Prompt - Write the next part of the tree-methods assignment text, picking up after its last sentence.

(Excerpted passage begins)

Assignment 7: Tree methods¶
In this assignment we’ll study tree methods and their capabilities as interpolators and extrapolators, and the importance of understanding your data. We will use a dataset of energy consumption of home appliances for houses in Chievres, Belgium. The data has the following variables:

date time year-month-day hour:minute:second
Appliances, energy use in Wh (Target variable)energy_extrapolation
lights, energy use of light fixtures in the house in Wh
T1, Temperature in kitchen area, in Celsius
RH_1, Humidity in kitchen area, in %
T2, Temperature in living room area, in Celsius
RH_2, Humidity in living room area, in %
T3, Temperature in laundry room area
RH_3, Humidity in laundry room area, in %
T4, Temperature in office room, in Celsius
RH_4, Humidity in office room, in %
T5, Temperature in bathroom, in Celsius
RH_5, Humidity in bathroom, in %
T6, Temperature outside the building (north side), in Celsius
RH_6, Humidity outside the building (north side), in %
T7, Temperature in ironing room , in Celsius
RH_7, Humidity in ironing room, in %
T8, Temperature in teenager room 2, in Celsius
RH_8, Humidity in teenager room 2, in %
T9, Temperature in parents room, in Celsius
RH_9, Humidity in parents room, in %
To, Temperature outside (from Chievres weather station), in Celsius
Pressure (from Chievres weather station), in mm Hg
RH_out, Humidity outside (from Chievres weather station), in %
Wind speed (from Chievres weather station), in m/s
Visibility (from Chievres weather station), in km
Tdewpoint (from Chievres weather station), in C degrees

You are given two datasets: energy_appliances_standard.csv and energy_appliances_extrapolation.csv. The first dataset has typical consumption patterns, while the second one has the top 10% highest consumptions and will be used to test the extrapolating capacities of our models.

(Excerpted passage ends)
(Source data begins)

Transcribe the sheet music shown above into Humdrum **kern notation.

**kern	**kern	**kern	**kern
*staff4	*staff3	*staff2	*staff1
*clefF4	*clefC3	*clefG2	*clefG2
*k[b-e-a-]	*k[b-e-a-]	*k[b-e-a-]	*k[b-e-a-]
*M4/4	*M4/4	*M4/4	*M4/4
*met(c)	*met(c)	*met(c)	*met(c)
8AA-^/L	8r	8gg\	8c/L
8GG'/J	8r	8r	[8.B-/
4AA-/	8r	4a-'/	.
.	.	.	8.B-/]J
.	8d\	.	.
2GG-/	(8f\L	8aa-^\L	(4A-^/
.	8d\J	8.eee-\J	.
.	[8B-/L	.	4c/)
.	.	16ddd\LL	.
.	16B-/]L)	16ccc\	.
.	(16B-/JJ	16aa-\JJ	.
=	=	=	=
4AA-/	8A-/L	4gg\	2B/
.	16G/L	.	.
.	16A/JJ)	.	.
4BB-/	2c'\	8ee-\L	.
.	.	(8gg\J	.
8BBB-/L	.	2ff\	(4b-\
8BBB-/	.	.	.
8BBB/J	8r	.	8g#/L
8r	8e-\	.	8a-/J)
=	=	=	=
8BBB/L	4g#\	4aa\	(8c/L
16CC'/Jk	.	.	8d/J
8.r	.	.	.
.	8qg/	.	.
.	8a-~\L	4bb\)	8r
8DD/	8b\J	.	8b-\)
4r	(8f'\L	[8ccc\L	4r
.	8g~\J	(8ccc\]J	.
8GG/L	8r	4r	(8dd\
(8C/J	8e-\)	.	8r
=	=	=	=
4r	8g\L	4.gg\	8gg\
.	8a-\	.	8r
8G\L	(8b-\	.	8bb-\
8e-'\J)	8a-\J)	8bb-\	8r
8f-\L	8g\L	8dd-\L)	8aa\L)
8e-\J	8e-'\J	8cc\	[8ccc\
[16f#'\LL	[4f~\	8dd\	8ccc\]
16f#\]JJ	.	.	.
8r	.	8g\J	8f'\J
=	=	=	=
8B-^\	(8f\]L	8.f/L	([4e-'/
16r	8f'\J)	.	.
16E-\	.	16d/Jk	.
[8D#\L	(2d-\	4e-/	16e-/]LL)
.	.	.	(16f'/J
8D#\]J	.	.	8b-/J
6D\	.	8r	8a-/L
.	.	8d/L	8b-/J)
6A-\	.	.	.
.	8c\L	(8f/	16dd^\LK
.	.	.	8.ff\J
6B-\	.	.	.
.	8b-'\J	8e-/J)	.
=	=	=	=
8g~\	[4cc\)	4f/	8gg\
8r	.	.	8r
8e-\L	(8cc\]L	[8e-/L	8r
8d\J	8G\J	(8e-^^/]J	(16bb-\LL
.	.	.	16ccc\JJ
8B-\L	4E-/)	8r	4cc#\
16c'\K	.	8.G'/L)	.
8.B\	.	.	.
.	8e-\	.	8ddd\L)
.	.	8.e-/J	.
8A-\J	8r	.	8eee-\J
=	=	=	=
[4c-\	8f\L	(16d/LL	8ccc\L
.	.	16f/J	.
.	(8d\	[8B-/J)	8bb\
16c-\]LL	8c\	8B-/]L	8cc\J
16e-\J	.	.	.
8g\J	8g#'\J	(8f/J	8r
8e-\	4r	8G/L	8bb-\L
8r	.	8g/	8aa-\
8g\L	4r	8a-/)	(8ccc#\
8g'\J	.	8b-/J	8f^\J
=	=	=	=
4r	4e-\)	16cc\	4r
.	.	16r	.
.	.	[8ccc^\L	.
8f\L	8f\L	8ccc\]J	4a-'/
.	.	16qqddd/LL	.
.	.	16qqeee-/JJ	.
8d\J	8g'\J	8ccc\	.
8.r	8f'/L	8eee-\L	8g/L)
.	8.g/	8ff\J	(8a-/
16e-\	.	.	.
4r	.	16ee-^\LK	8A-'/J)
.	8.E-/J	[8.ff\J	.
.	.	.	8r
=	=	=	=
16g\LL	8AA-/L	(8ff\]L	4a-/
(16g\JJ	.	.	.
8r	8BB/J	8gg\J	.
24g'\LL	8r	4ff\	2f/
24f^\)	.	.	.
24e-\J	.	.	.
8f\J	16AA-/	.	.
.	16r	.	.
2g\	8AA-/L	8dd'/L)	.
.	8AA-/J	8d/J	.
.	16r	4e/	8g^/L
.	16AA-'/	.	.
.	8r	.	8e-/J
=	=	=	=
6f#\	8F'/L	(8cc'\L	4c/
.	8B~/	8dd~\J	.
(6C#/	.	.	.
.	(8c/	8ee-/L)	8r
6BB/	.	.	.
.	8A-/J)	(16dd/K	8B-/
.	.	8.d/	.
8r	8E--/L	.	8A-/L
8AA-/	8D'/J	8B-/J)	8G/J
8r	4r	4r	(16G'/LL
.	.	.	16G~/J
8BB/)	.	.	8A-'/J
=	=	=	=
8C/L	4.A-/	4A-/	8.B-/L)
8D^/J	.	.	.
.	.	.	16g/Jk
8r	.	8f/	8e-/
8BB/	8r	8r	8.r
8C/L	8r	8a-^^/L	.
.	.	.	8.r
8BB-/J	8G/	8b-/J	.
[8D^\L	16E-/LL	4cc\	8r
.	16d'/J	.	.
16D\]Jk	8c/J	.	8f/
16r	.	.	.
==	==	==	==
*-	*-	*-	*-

(Source data ends)

Task result -
Task 1: Random Forests (35/100)¶
Random Forests are excellent predictors. Usually we only need to tune one parameter: the number of trees in the model. However, how many trees are enough? Follow these steps:

Load the training dataset (energy_appliances_standard.csv) and show the descriptive statistics of the variables. (3 pts)

Create a train / test partition of the data using 30% of the data for the test set and a random_state value of 20201107(2 pts).

Follow this example and train a Random Forest Regressor using Appliances as the target variable. Test between 50 and 250 trees, plotting the Out-of-Bag (OOB) error after every iteration. Be patient as training can take a while. Written answer: What is the optimal number of trees for your model and why do you think this? (15 pts)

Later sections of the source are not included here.